### SUPPLIED RECORDS
____________________
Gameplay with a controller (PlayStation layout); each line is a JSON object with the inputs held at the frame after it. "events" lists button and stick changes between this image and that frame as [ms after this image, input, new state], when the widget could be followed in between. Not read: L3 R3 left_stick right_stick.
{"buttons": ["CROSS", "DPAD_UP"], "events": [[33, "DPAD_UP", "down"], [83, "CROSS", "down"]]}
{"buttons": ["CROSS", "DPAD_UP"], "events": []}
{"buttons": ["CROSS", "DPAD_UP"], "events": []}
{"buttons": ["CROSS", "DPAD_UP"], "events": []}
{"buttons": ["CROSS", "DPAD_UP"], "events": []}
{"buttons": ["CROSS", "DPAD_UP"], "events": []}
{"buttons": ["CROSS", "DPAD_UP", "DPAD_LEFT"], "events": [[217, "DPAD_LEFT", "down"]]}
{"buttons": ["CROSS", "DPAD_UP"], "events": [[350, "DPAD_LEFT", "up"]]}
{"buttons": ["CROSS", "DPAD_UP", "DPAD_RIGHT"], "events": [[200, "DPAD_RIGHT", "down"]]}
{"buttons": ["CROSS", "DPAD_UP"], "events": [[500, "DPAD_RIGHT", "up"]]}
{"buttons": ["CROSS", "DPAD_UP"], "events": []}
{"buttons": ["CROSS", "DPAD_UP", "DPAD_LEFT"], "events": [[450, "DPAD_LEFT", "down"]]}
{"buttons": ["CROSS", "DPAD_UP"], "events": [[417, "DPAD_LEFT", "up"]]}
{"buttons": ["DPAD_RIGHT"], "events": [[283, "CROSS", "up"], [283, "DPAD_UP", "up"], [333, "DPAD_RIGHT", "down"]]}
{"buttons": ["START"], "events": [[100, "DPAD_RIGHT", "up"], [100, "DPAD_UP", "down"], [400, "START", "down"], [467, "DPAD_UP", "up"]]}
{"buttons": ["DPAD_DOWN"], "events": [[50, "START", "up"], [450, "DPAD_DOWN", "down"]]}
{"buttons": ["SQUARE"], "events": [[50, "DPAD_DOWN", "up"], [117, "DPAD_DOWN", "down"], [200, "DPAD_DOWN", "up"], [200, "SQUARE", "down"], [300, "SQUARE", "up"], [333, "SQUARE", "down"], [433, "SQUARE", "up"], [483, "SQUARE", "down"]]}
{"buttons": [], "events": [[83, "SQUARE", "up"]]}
____________________
### WHAT IS REQUIRED
Repeat every line of the data precisely.

### WRITTEN RESPONSE
Gameplay with a controller (PlayStation layout); each line is a JSON object with the inputs held at the frame after it. "events" lists button and stick changes between this image and that frame as [ms after this image, input, new state], when the widget could be followed in between. Not read: L3 R3 left_stick right_stick.
{"buttons": ["CROSS", "DPAD_UP"], "events": [[33, "DPAD_UP", "down"], [83, "CROSS", "down"]]}
{"buttons": ["CROSS", "DPAD_UP"], "events": []}
{"buttons": ["CROSS", "DPAD_UP"], "events": []}
{"buttons": ["CROSS", "DPAD_UP"], "events": []}
{"buttons": ["CROSS", "DPAD_UP"], "events": []}
{"buttons": ["CROSS", "DPAD_UP"], "events": []}
{"buttons": ["CROSS", "DPAD_UP", "DPAD_LEFT"], "events": [[217, "DPAD_LEFT", "down"]]}
{"buttons": ["CROSS", "DPAD_UP"], "events": [[350, "DPAD_LEFT", "up"]]}
{"buttons": ["CROSS", "DPAD_UP", "DPAD_RIGHT"], "events": [[200, "DPAD_RIGHT", "down"]]}
{"buttons": ["CROSS", "DPAD_UP"], "events": [[500, "DPAD_RIGHT", "up"]]}
{"buttons": ["CROSS", "DPAD_UP"], "events": []}
{"buttons": ["CROSS", "DPAD_UP", "DPAD_LEFT"], "events": [[450, "DPAD_LEFT", "down"]]}
{"buttons": ["CROSS", "DPAD_UP"], "events": [[417, "DPAD_LEFT", "up"]]}
{"buttons": ["DPAD_RIGHT"], "events": [[283, "CROSS", "up"], [283, "DPAD_UP", "up"], [333, "DPAD_RIGHT", "down"]]}
{"buttons": ["START"], "events": [[100, "DPAD_RIGHT", "up"], [100, "DPAD_UP", "down"], [400, "START", "down"], [467, "DPAD_UP", "up"]]}
{"buttons": ["DPAD_DOWN"], "events": [[50, "START", "up"], [450, "DPAD_DOWN", "down"]]}
{"buttons": ["SQUARE"], "events": [[50, "DPAD_DOWN", "up"], [117, "DPAD_DOWN", "down"], [200, "DPAD_DOWN", "up"], [200, "SQUARE", "down"], [300, "SQUARE", "up"], [333, "SQUARE", "down"], [433, "SQUARE", "up"], [483, "SQUARE", "down"]]}
{"buttons": [], "events": [[83, "SQUARE", "up"]]}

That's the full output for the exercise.